Autorização envolve 13 entidades e segue regras de sustentabilidade e rastreabilidade. (Foto: Divulgação)
O Instituto Brasileiro do Meio Ambiente e dos Recursos Naturais Renováveis (Ibama), por meio da Superintendência do Amazonas, autorizou a captura legalizada de 19.405 pirarucus (Arapaima gigas) na Reserva de Desenvolvimento Sustentável (RDS) Mamirauá, no Médio Solimões.
Ao todo, foram emitidas 13 autorizações para entidades comunitárias e institucionais que coordenam o manejo junto às populações locais, entre elas o Instituto de Desenvolvimento Sustentável de Mamirauá (IDSM), o Instituto de Desenvolvimento Sustentável de Fonte Boa (ISDFB), a Associação Agroextrativista de Auati-Paraná (AAPA), a Associação dos Comunitários de Jutaí (ACJ), a Colônia de Pescadores de Maraã e a Associação dos Produtores do Setor Caraua (ASPROCAR).
O manejo autorizado segue parâmetros estritos de sustentabilidade. Apenas 30% da população adulta pode ser capturada por setor, sendo que os de maior abundância atingiram esse teto, enquanto outros receberam cotas entre 18% e 25%, de acordo com a realidade ecológica local.
No censo realizado, foram contados 68.063 pirarucus adultos em 22 setores da reserva, com média de 4.699 peixes por setor. Os maiores volumes de captura foram autorizados nos setores Preto/Tigre/Itaúba (3.510 peixes), Cordeiro (2.431) e Jutaí-Cleto (2.196).
As instituições responsáveis devem apresentar relatórios em até 90 dias, com dados sobre produção, custos e comercialização. As atividades são fiscalizadas pelo Sistema Nacional de Meio Ambiente (Sisnama).
Entre as exigências impostas pelo Ibama-AM estão:
• Biometria obrigatória (peso, comprimento e sexo) de cada exemplar;
• Uso de lacres numerados para garantir rastreabilidade;
• Relatórios anuais sobre produção e renda;
• Monitoramento georreferenciado das áreas de pesca;
• Transporte autorizado apenas com guias de trânsito emitidas pelo Ibama e planilhas biométricas.
Peixes capturados fora dos critérios legais — abaixo do tamanho mínimo ou em período de defeso — devem ser doados obrigatoriamente.
Reconhecido como exemplo mundial de conciliação entre conservação e geração de renda, o manejo do pirarucu beneficia diretamente dezenas de famílias ribeirinhas e indígenas.
O superintendente do Ibama no Amazonas, Joel Araújo, destacou o equilíbrio entre técnica e inclusão social:
“Para nós, o mais importante é ver que, com muita parceria e conhecimento, é possível explorar esse importante produto da sociodiversidade amazônica, conservando a natureza e gerando renda para as comunidades.

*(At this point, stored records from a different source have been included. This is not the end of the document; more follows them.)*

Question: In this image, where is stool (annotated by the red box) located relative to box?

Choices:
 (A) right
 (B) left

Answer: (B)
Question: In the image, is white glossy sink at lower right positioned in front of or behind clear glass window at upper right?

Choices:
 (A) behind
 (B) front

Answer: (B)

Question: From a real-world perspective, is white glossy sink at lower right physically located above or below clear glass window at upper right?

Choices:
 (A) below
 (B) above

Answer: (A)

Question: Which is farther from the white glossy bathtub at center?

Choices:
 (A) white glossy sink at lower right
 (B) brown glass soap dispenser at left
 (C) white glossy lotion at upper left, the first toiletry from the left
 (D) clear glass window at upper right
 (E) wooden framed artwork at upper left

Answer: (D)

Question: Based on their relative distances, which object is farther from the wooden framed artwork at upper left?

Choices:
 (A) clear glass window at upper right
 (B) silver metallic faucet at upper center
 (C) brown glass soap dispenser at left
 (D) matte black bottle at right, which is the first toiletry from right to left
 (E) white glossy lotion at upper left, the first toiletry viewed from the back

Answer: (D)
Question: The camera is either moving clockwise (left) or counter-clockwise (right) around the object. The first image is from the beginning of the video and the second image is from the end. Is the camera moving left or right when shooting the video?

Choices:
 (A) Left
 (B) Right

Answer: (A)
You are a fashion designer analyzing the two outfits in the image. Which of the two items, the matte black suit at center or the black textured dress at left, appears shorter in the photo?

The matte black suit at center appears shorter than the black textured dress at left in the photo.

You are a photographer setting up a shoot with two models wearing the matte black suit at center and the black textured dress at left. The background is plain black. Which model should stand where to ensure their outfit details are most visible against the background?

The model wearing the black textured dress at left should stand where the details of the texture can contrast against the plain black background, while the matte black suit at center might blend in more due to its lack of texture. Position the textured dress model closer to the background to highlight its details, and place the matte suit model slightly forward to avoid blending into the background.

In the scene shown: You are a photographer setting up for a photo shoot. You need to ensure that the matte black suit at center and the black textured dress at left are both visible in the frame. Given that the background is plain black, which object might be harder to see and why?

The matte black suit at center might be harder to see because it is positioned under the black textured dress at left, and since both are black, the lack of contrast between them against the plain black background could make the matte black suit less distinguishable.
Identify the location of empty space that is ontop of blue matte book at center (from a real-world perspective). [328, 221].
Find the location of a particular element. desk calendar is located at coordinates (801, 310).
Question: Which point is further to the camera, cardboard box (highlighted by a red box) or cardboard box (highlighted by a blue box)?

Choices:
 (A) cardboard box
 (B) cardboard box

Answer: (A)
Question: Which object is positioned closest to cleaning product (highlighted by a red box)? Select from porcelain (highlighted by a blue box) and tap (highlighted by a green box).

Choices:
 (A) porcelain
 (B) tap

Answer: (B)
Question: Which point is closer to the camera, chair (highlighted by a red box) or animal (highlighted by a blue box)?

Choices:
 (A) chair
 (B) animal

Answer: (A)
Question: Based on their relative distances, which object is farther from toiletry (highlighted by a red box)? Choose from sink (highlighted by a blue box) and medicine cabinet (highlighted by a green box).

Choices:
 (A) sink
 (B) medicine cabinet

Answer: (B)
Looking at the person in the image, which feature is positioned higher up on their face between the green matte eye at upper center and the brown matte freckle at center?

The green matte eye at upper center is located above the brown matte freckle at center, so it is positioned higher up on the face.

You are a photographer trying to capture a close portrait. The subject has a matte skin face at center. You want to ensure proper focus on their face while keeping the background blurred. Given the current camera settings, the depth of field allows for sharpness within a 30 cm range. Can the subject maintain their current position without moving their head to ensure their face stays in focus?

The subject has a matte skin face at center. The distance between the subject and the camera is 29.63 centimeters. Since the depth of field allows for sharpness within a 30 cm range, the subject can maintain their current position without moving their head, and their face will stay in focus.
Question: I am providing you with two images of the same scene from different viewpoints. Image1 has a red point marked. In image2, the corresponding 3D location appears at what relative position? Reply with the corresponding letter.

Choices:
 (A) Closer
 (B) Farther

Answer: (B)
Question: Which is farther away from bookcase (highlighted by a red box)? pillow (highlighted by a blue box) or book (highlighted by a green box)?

O Ibama não abre mão do rigor técnico e da responsabilidade socioambiental em cada autorização.”
O manejo é amparado por um conjunto de normas:
• Instrução Normativa nº 34/2004/IBAMA, que define tamanho mínimo e defeso;
• IN IBAMA-AM nº 01/2005 e IN nº 003/2007/SDS-AM, sobre pesca em áreas protegidas;
• Decreto Estadual nº 36.083/2015, que disciplina a pesca manejada no Amazonas;
• Portaria nº 549/2023, que delega competência aos superintendentes estaduais do Ibama;
• Portaria IBAMA nº 22/2025, que institui o Programa Arapaima, voltado à conservação do pirarucu e dos ecossistemas de várzea.